◆ Problem details ◆
Restate the data below word for word, and let no image into your version.

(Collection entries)

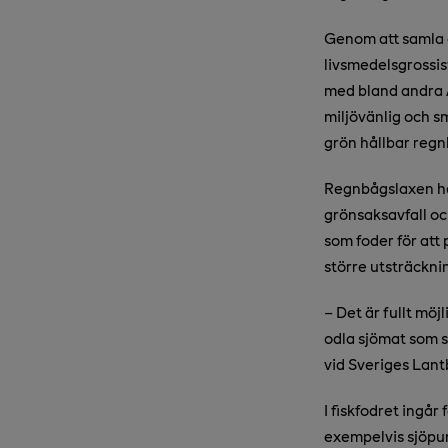
Genom att samla a
livsmedelsgrossi
med bland andra A
miljövänlig och sm
grön hållbar regn
Regnbågslaxen har 
grönsaksavfall oc
som foder för att
större utsträckni
–
Det är fullt möjl
odla sjömat som 
vid Sveriges Lant
I fiskfodret ingår
exempelvis sjöpung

◆ Task answer ◆
Genom att samla a
livsmedelsgrossi
med bland andra A
miljövänlig och sm
grön hållbar regn
Regnbågslaxen har 
grönsaksavfall oc
som foder för att
större utsträckni
–
Det är fullt möjl
odla sjömat som 
vid Sveriges Lant
I fiskfodret ingår
exempelvis sjöpung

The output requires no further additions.